Injection of CRISPR/Cas9 RNA into mouse embryos, a service now available at Emory, enables rapid generation of genetically altered mice. Image courtesy of Karolina Piotrowska-Nitsche.

On Friday, March 25, 12 - 2 pm in School of Medicine 178P, talks from core director Tamara Caspary, as well as Emory partners, will explore CRISPR/Cas9 gene targeting capabilities. This is part of a series of events this week highlighting what Emory's core facilitites offer. More here.

The CRISPR/Cas9 gene editing system has received a wave of attention in the last few years. Behind the glossy magazine stories and the bioethics summits, CRISPR/Cas9 is a set of tools that scientists can use to make precise changes in the DNA of living cells.

Researchers who work with mice to model human disease have enthusiastically taken up these tools. Projects that may have taken years using older techniques, such as examining the effects of disrupting several genes at once, now take just a couple months. It’s also easier to produce more subtle changes, like tweaking just a few DNA letters in a gene in a way that simulates a variation found in humans.

The Emory Transgenic Mouse and Gene Targeting Core, one of the Emory Integrated Core Facilities, is now making these techniques available to the research community as a paid service in partnership with Sigma/Millipore. Genetically altered mice can be generated in Emory’s specific pathogen free/viral antibody free facility and delivered to the investigator.

“The Emory Transgenic Mouse and Gene Targeting Core is a state-of-the-art facility that has an outstanding track record in the production of genetically altered mice for investigators at Emory and outside institutions, within and outside of Georgia,” says Tamara Caspary, PhD, the core’s scientific director and associate professor of human genetics at Emory University School of Medicine.

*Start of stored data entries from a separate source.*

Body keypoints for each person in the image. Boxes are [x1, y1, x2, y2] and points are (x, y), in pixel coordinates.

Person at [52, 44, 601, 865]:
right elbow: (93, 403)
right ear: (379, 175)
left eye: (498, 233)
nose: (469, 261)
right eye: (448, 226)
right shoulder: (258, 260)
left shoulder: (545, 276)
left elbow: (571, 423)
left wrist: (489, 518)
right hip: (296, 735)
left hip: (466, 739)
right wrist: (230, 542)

“We have invested institutional funds and worked closely with Dr. Caspary to develop this capability at Emory, in order to help our investigators advance their research,” says Michael E. Zwick, PhD, assistant vice president for research in the Woodruff Health Sciences Center and assistant dean of research in the School of Medicine.

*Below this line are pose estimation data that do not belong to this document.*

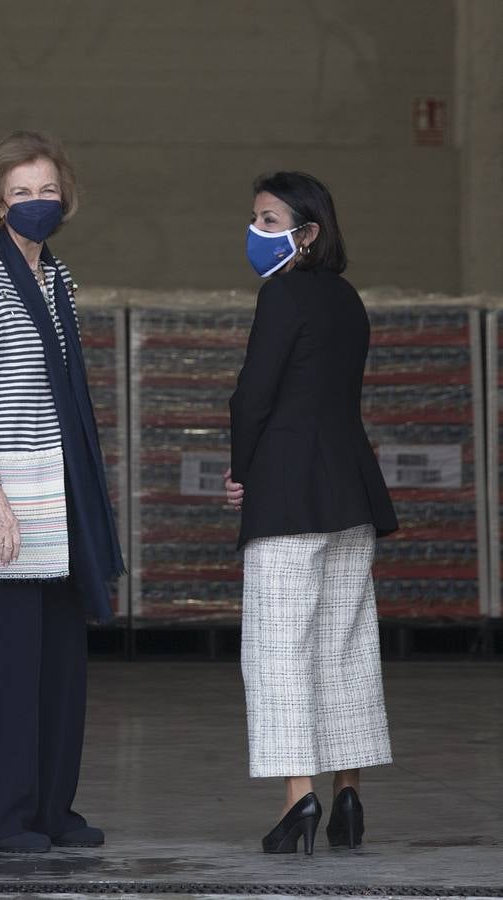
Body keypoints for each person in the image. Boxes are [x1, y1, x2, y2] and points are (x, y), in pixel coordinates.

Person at [0, 131, 124, 853]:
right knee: (9, 661)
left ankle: (50, 807)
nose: (37, 204)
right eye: (22, 193)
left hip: (60, 485)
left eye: (48, 191)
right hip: (9, 486)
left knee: (58, 661)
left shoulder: (55, 278)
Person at [224, 171, 398, 856]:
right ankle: (349, 794)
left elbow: (252, 398)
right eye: (256, 218)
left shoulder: (282, 294)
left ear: (309, 231)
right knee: (346, 645)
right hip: (351, 491)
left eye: (270, 220)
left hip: (289, 496)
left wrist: (242, 470)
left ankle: (299, 800)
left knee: (280, 649)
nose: (256, 232)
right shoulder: (348, 299)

The Transgenic Mouse and Gene Targeting Core, in operation since 2001, provides a range of services to aid in the generation, transfer or preservation of genetically altered mice. In addition to CRISPR/Cas9 injection, examples include standard and BAC (bacterial artificial chromosome) transgenics, blastocyst injection, in vitro fertilization, embryo re-derivation and embryo or sperm cryopreservation.

Christopher Raymond, PhD, recently joined the Transgenic Mouse and Gene Targeting Core as associate director. He has experience in mouse genetics at University of Minnesota, Fred Hutchinson Cancer Research Center and Merck Research Labs.

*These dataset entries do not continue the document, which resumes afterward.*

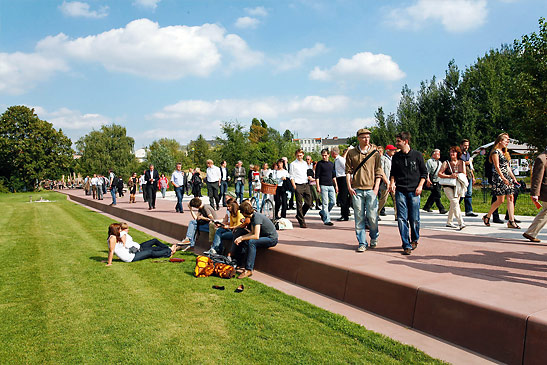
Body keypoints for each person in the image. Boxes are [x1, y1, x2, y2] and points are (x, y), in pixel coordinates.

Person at [388, 132, 427, 255]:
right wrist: (392, 183)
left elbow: (424, 173)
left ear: (405, 141)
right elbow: (392, 173)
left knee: (414, 218)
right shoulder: (396, 157)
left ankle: (414, 239)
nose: (396, 143)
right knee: (401, 218)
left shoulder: (417, 155)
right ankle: (406, 244)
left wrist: (420, 186)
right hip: (400, 191)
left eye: (398, 141)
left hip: (414, 191)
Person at [345, 128, 382, 252]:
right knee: (359, 218)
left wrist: (376, 188)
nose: (367, 140)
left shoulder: (375, 152)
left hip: (371, 189)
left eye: (368, 137)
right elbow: (348, 171)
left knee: (372, 218)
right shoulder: (352, 153)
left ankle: (374, 236)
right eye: (364, 137)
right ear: (359, 138)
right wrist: (349, 187)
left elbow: (379, 171)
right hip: (357, 190)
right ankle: (362, 242)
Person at [482, 133, 520, 229]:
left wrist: (513, 177)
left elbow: (507, 167)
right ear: (500, 141)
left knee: (511, 197)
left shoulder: (504, 153)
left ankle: (511, 221)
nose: (507, 142)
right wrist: (502, 177)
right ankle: (487, 216)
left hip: (506, 177)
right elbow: (497, 166)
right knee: (500, 200)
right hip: (499, 177)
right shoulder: (495, 152)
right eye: (506, 140)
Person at [233, 201, 278, 279]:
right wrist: (241, 238)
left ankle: (248, 270)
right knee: (246, 240)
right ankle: (240, 262)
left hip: (271, 239)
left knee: (252, 242)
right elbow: (252, 233)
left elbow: (256, 236)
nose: (241, 214)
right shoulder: (253, 217)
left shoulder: (257, 217)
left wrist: (242, 238)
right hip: (264, 237)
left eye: (241, 212)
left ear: (244, 212)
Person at [105, 223, 174, 265]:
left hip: (130, 255)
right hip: (130, 257)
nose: (120, 230)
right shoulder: (113, 238)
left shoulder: (113, 237)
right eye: (119, 229)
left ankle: (168, 251)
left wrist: (108, 260)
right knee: (150, 252)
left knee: (150, 252)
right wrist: (109, 263)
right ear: (115, 230)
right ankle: (169, 251)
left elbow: (115, 250)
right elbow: (111, 251)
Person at [438, 146, 468, 230]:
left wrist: (459, 176)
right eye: (451, 152)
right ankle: (461, 222)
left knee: (453, 204)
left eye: (454, 152)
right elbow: (439, 174)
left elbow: (464, 174)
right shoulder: (446, 163)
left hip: (458, 185)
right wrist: (449, 176)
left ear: (458, 153)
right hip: (448, 185)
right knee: (455, 202)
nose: (452, 154)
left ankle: (449, 222)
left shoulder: (462, 163)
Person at [523, 148, 547, 242]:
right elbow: (537, 178)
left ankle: (531, 232)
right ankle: (531, 232)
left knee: (545, 212)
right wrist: (535, 194)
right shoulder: (542, 158)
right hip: (545, 191)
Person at [290, 148, 313, 228]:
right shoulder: (293, 164)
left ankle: (300, 215)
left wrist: (310, 178)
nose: (299, 157)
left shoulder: (305, 164)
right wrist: (294, 186)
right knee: (299, 204)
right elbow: (291, 176)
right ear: (296, 155)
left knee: (309, 202)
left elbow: (307, 173)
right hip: (298, 184)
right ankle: (301, 221)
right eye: (298, 155)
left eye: (301, 155)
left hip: (305, 184)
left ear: (303, 155)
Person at [315, 148, 338, 226]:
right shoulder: (319, 164)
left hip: (331, 185)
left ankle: (323, 212)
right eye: (322, 155)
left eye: (325, 155)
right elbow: (317, 176)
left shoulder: (331, 164)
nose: (324, 157)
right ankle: (327, 220)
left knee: (333, 202)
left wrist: (336, 186)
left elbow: (333, 176)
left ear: (328, 155)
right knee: (325, 203)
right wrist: (318, 186)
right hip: (323, 185)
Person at [423, 149, 447, 214]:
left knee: (434, 194)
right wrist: (427, 180)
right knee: (437, 194)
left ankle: (427, 206)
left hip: (438, 180)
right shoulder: (429, 161)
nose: (439, 155)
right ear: (433, 155)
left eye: (439, 153)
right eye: (437, 153)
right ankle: (441, 208)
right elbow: (427, 171)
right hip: (432, 180)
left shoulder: (440, 162)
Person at [378, 144, 398, 219]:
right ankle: (377, 213)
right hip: (386, 182)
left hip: (393, 182)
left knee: (396, 199)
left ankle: (397, 215)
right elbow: (381, 170)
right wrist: (386, 181)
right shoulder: (383, 159)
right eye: (392, 150)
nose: (394, 151)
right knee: (383, 199)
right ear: (388, 151)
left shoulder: (394, 158)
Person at [460, 139, 478, 217]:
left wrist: (473, 176)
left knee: (469, 193)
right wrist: (466, 162)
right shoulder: (459, 154)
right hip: (462, 175)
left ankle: (469, 210)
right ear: (461, 145)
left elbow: (470, 166)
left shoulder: (467, 154)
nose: (466, 147)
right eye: (465, 145)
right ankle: (454, 206)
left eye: (467, 145)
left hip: (469, 175)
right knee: (462, 193)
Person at [332, 146, 350, 221]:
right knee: (342, 198)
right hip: (339, 178)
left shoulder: (340, 160)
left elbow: (346, 168)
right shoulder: (336, 160)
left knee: (344, 197)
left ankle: (344, 215)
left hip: (343, 178)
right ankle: (344, 213)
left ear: (333, 153)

An example of a recently completed CRISPR/Cas9 project: mice that have variations in a gene that controls inflammation, with the variants matching those observed in humans. A similar project produced a mouse with a variant of an adhesion molecule that affects vascular function.

Sigma/Millipore is a partner of the Emory Mouse Core, engaged in producing targeting RNAs at the purity necessary for injection of mouse embryos, as well as testing the RNAs’ ability to guide gene editing in cell culture. Prices and more detailed technical information are available on the Core’s Web site.